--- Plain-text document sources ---
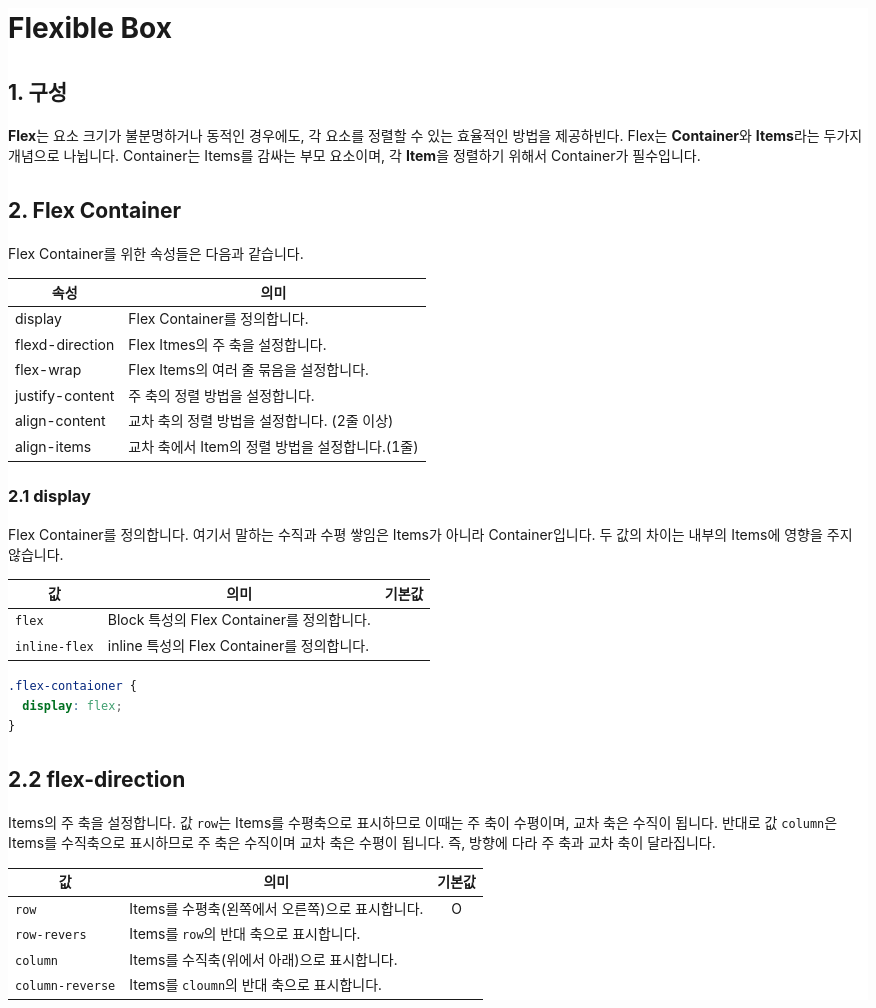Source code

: # Flexible Box

## 1. 구성

**Flex**는 요소 크기가 불분명하거나 동적인 경우에도, 각 요소를 정렬할 수 있는 효율적인 방법을 제공하빈다. Flex는 **Container**와 **Items**라는 두가지 개념으로 나뉩니다. Container는 Items를 감싸는 부모 요소이며, 각 **Item**을 정렬하기 위해서 Container가 필수입니다.

## 2. Flex Container

Flex Container를 위한 속성들은 다음과 같습니다.

| 속성            | 의미                                            |
| --------------- | ----------------------------------------------- |
| display         | Flex Container를 정의합니다.                    |
| flexd-direction | Flex Itmes의 주 축을 설정합니다.                |
| flex-wrap       | Flex Items의 여러 줄 묶음을 설정합니다.         |
| justify-content | 주 축의 정렬 방법을 설정합니다.                 |
| align-content   | 교차 축의 정렬 방법을 설정합니다. (2줄 이상)    |
| align-items     | 교차 축에서 Item의 정렬 방법을 설정합니다.(1줄) |

### 2.1 display

Flex Container를 정의합니다. 여기서 말하는 수직과 수평 쌓임은 Items가 아니라 Container입니다. 두 값의 차이는 내부의 Items에 영향을 주지 않습니다.

| 값            | 의미                                       | 기본값 |
| ------------- | ------------------------------------------ | ------ |
| `flex`        | Block 특성의 Flex Container를 정의합니다.  |        |
| `inline-flex` | inline 특성의 Flex Container를 정의합니다. |        |

```css
.flex-contaioner {
  display: flex;
}
```

## 2.2 flex-direction

Items의 주 축을 설정합니다. 값 `row`는 Items를 수평축으로 표시하므로 이때는 주 축이 수평이며, 교차 축은 수직이 됩니다. 반대로 값 `column`은 Items를 수직축으로 표시하므로 주 축은 수직이며 교차 축은 수평이 됩니다. 즉, 방향에 다라 주 축과 교차 축이 달라집니다.

| 값               | 의미                                            | 기본값 |
| ---------------- | ----------------------------------------------- | :----: |
| `row`            | Items를 수평축(왼쪽에서 오른쪽)으로 표시합니다. |   O    |
| `row-revers`     | Items를 `row`의 반대 축으로 표시합니다.         |        |
| `column`         | Items를 수직축(위에서 아래)으로 표시합니다.     |        |
| `column-reverse` | Items를 `cloumn`의 반대 축으로 표시합니다.      |        |
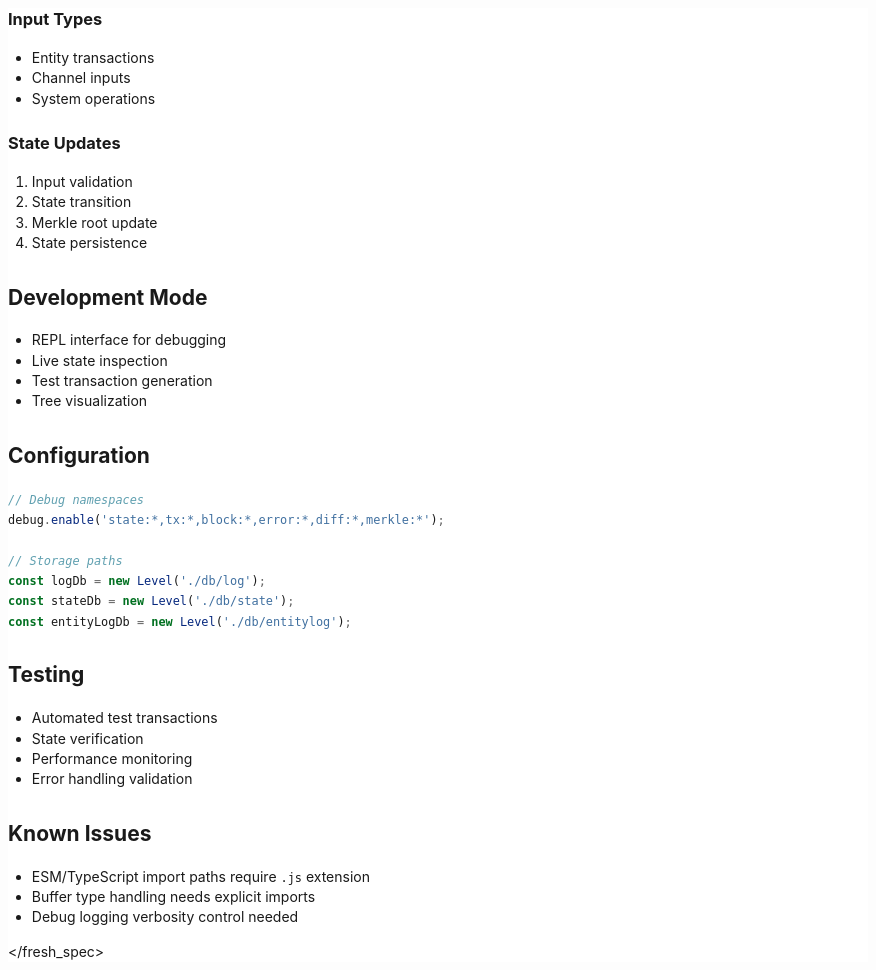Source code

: ### Input Types
- Entity transactions
- Channel inputs
- System operations

### State Updates
1. Input validation
2. State transition
3. Merkle root update
4. State persistence

## Development Mode
- REPL interface for debugging
- Live state inspection
- Test transaction generation
- Tree visualization

## Configuration
```typescript
// Debug namespaces
debug.enable('state:*,tx:*,block:*,error:*,diff:*,merkle:*');

// Storage paths
const logDb = new Level('./db/log');
const stateDb = new Level('./db/state');
const entityLogDb = new Level('./db/entitylog');
```

## Testing
- Automated test transactions
- State verification
- Performance monitoring
- Error handling validation

## Known Issues
- ESM/TypeScript import paths require `.js` extension
- Buffer type handling needs explicit imports
- Debug logging verbosity control needed 


</fresh_spec>
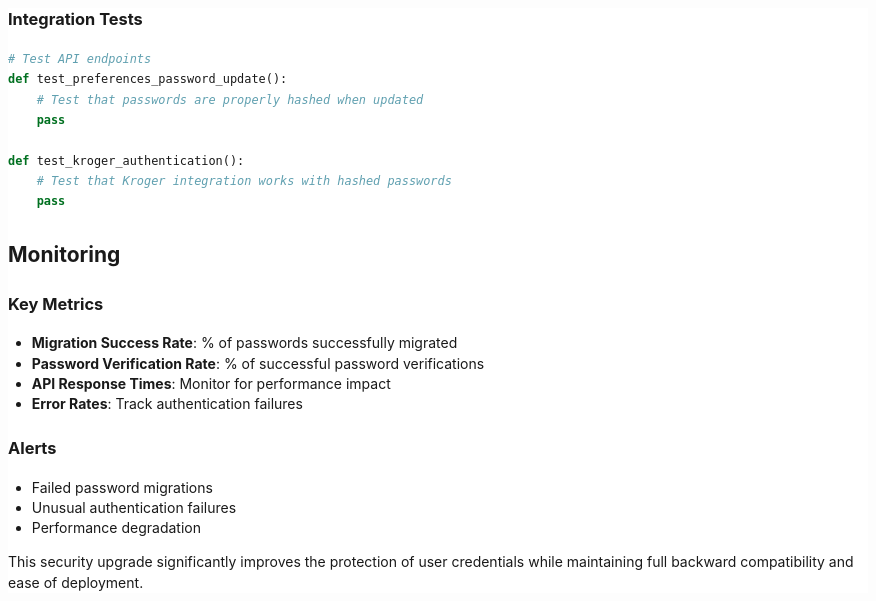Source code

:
 ```python
```

### Integration Tests
```python
# Test API endpoints
def test_preferences_password_update():
    # Test that passwords are properly hashed when updated
    pass

def test_kroger_authentication():
    # Test that Kroger integration works with hashed passwords
    pass
```

## Monitoring

### Key Metrics
- **Migration Success Rate**: % of passwords successfully migrated
- **Password Verification Rate**: % of successful password verifications
- **API Response Times**: Monitor for performance impact
- **Error Rates**: Track authentication failures

### Alerts
- Failed password migrations
- Unusual authentication failures
- Performance degradation

This security upgrade significantly improves the protection of user credentials while maintaining full backward compatibility and ease of deployment.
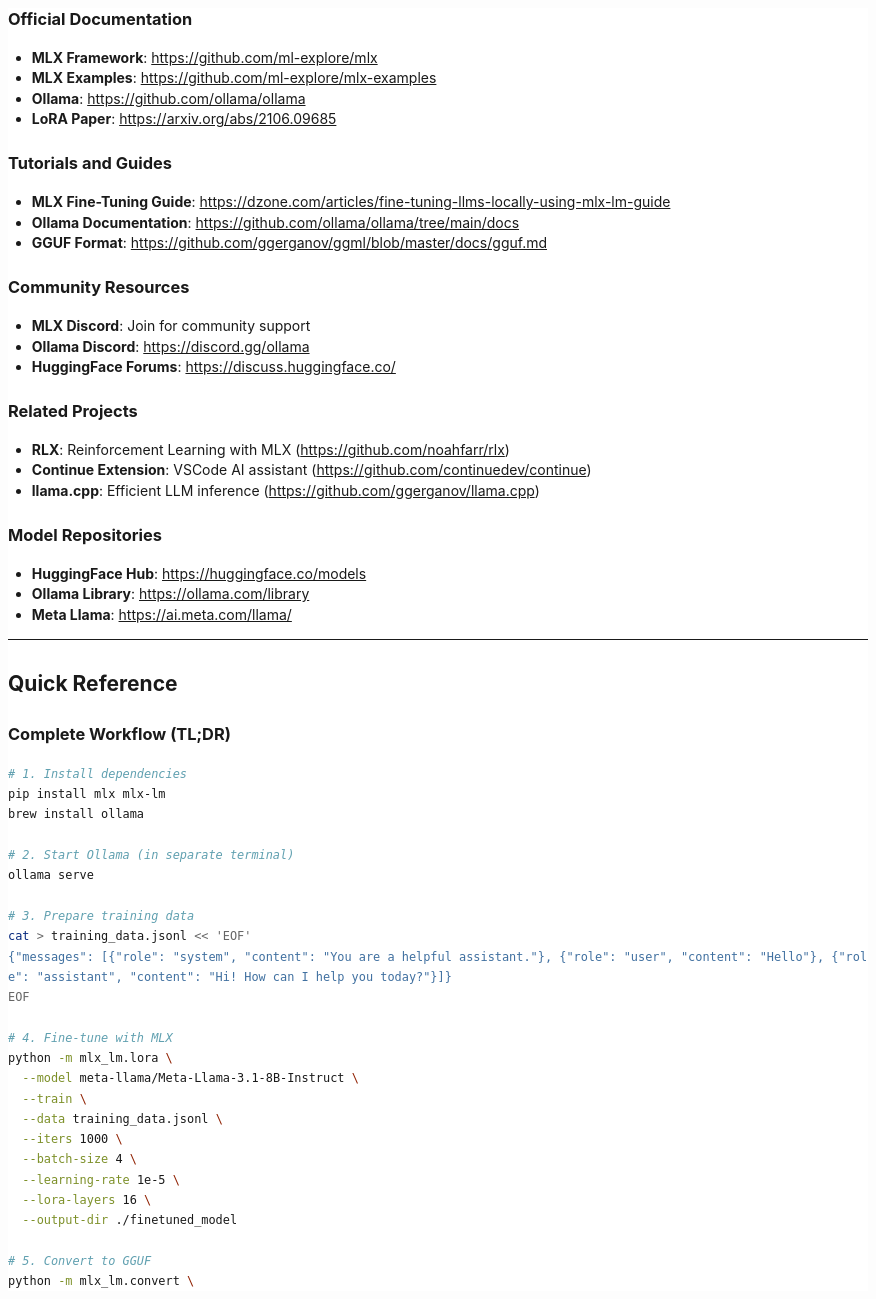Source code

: ### Official Documentation

- **MLX Framework**: https://github.com/ml-explore/mlx
- **MLX Examples**: https://github.com/ml-explore/mlx-examples
- **Ollama**: https://github.com/ollama/ollama
- **LoRA Paper**: https://arxiv.org/abs/2106.09685

### Tutorials and Guides

- **MLX Fine-Tuning Guide**: https://dzone.com/articles/fine-tuning-llms-locally-using-mlx-lm-guide
- **Ollama Documentation**: https://github.com/ollama/ollama/tree/main/docs
- **GGUF Format**: https://github.com/ggerganov/ggml/blob/master/docs/gguf.md

### Community Resources

- **MLX Discord**: Join for community support
- **Ollama Discord**: https://discord.gg/ollama
- **HuggingFace Forums**: https://discuss.huggingface.co/

### Related Projects

- **RLX**: Reinforcement Learning with MLX (https://github.com/noahfarr/rlx)
- **Continue Extension**: VSCode AI assistant (https://github.com/continuedev/continue)
- **llama.cpp**: Efficient LLM inference (https://github.com/ggerganov/llama.cpp)

### Model Repositories

- **HuggingFace Hub**: https://huggingface.co/models
- **Ollama Library**: https://ollama.com/library
- **Meta Llama**: https://ai.meta.com/llama/

---

## Quick Reference

### Complete Workflow (TL;DR)

```bash
# 1. Install dependencies
pip install mlx mlx-lm
brew install ollama

# 2. Start Ollama (in separate terminal)
ollama serve

# 3. Prepare training data
cat > training_data.jsonl << 'EOF'
{"messages": [{"role": "system", "content": "You are a helpful assistant."}, {"role": "user", "content": "Hello"}, {"role": "assistant", "content": "Hi! How can I help you today?"}]}
EOF

# 4. Fine-tune with MLX
python -m mlx_lm.lora \
  --model meta-llama/Meta-Llama-3.1-8B-Instruct \
  --train \
  --data training_data.jsonl \
  --iters 1000 \
  --batch-size 4 \
  --learning-rate 1e-5 \
  --lora-layers 16 \
  --output-dir ./finetuned_model

# 5. Convert to GGUF
python -m mlx_lm.convert \
```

--- THE TASK ---
Should a picture appear among the entries, skip it and copy the rest exactly.

--- RESULT ---
Source code

: # Flexible Box

## 1. 구성

**Flex**는 요소 크기가 불분명하거나 동적인 경우에도, 각 요소를 정렬할 수 있는 효율적인 방법을 제공하빈다. Flex는 **Container**와 **Items**라는 두가지 개념으로 나뉩니다. Container는 Items를 감싸는 부모 요소이며, 각 **Item**을 정렬하기 위해서 Container가 필수입니다.

## 2. Flex Container

Flex Container를 위한 속성들은 다음과 같습니다.

| 속성            | 의미                                            |
| --------------- | ----------------------------------------------- |
| display         | Flex Container를 정의합니다.                    |
| flexd-direction | Flex Itmes의 주 축을 설정합니다.                |
| flex-wrap       | Flex Items의 여러 줄 묶음을 설정합니다.         |
| justify-content | 주 축의 정렬 방법을 설정합니다.                 |
| align-content   | 교차 축의 정렬 방법을 설정합니다. (2줄 이상)    |
| align-items     | 교차 축에서 Item의 정렬 방법을 설정합니다.(1줄) |

### 2.1 display

Flex Container를 정의합니다. 여기서 말하는 수직과 수평 쌓임은 Items가 아니라 Container입니다. 두 값의 차이는 내부의 Items에 영향을 주지 않습니다.

| 값            | 의미                                       | 기본값 |
| ------------- | ------------------------------------------ | ------ |
| `flex`        | Block 특성의 Flex Container를 정의합니다.  |        |
| `inline-flex` | inline 특성의 Flex Container를 정의합니다. |        |

```css
.flex-contaioner {
  display: flex;
}
```

## 2.2 flex-direction

Items의 주 축을 설정합니다. 값 `row`는 Items를 수평축으로 표시하므로 이때는 주 축이 수평이며, 교차 축은 수직이 됩니다. 반대로 값 `column`은 Items를 수직축으로 표시하므로 주 축은 수직이며 교차 축은 수평이 됩니다. 즉, 방향에 다라 주 축과 교차 축이 달라집니다.

| 값               | 의미                                            | 기본값 |
| ---------------- | ----------------------------------------------- | :----: |
| `row`            | Items를 수평축(왼쪽에서 오른쪽)으로 표시합니다. |   O    |
| `row-revers`     | Items를 `row`의 반대 축으로 표시합니다.         |        |
| `column`         | Items를 수직축(위에서 아래)으로 표시합니다.     |        |
| `column-reverse` | Items를 `cloumn`의 반대 축으로 표시합니다.      |        |
Source code

: ### Input Types
- Entity transactions
- Channel inputs
- System operations

### State Updates
1. Input validation
2. State transition
3. Merkle root update
4. State persistence

## Development Mode
- REPL interface for debugging
- Live state inspection
- Test transaction generation
- Tree visualization

## Configuration
```typescript
// Debug namespaces
debug.enable('state:*,tx:*,block:*,error:*,diff:*,merkle:*');

// Storage paths
const logDb = new Level('./db/log');
const stateDb = new Level('./db/state');
const entityLogDb = new Level('./db/entitylog');
```

## Testing
- Automated test transactions
- State verification
- Performance monitoring
- Error handling validation

## Known Issues
- ESM/TypeScript import paths require `.js` extension
- Buffer type handling needs explicit imports
- Debug logging verbosity control needed 


</fresh_spec>
Source code

:
 ```python
```

### Integration Tests
```python
# Test API endpoints
def test_preferences_password_update():
    # Test that passwords are properly hashed when updated
    pass

def test_kroger_authentication():
    # Test that Kroger integration works with hashed passwords
    pass
```

## Monitoring

### Key Metrics
- **Migration Success Rate**: % of passwords successfully migrated
- **Password Verification Rate**: % of successful password verifications
- **API Response Times**: Monitor for performance impact
- **Error Rates**: Track authentication failures

### Alerts
- Failed password migrations
- Unusual authentication failures
- Performance degradation

This security upgrade significantly improves the protection of user credentials while maintaining full backward compatibility and ease of deployment.
Source code

: ### Official Documentation

- **MLX Framework**: https://github.com/ml-explore/mlx
- **MLX Examples**: https://github.com/ml-explore/mlx-examples
- **Ollama**: https://github.com/ollama/ollama
- **LoRA Paper**: https://arxiv.org/abs/2106.09685

### Tutorials and Guides

- **MLX Fine-Tuning Guide**: https://dzone.com/articles/fine-tuning-llms-locally-using-mlx-lm-guide
- **Ollama Documentation**: https://github.com/ollama/ollama/tree/main/docs
- **GGUF Format**: https://github.com/ggerganov/ggml/blob/master/docs/gguf.md

### Community Resources

- **MLX Discord**: Join for community support
- **Ollama Discord**: https://discord.gg/ollama
- **HuggingFace Forums**: https://discuss.huggingface.co/

### Related Projects

- **RLX**: Reinforcement Learning with MLX (https://github.com/noahfarr/rlx)
- **Continue Extension**: VSCode AI assistant (https://github.com/continuedev/continue)
- **llama.cpp**: Efficient LLM inference (https://github.com/ggerganov/llama.cpp)

### Model Repositories

- **HuggingFace Hub**: https://huggingface.co/models
- **Ollama Library**: https://ollama.com/library
- **Meta Llama**: https://ai.meta.com/llama/

---

## Quick Reference

### Complete Workflow (TL;DR)

```bash
# 1. Install dependencies
pip install mlx mlx-lm
brew install ollama

# 2. Start Ollama (in separate terminal)
ollama serve

# 3. Prepare training data
cat > training_data.jsonl << 'EOF'
{"messages": [{"role": "system", "content": "You are a helpful assistant."}, {"role": "user", "content": "Hello"}, {"role": "assistant", "content": "Hi! How can I help you today?"}]}
EOF

# 4. Fine-tune with MLX
python -m mlx_lm.lora \
  --model meta-llama/Meta-Llama-3.1-8B-Instruct \
  --train \
  --data training_data.jsonl \
  --iters 1000 \
  --batch-size 4 \
  --learning-rate 1e-5 \
  --lora-layers 16 \
  --output-dir ./finetuned_model

# 5. Convert to GGUF
python -m mlx_lm.convert \
```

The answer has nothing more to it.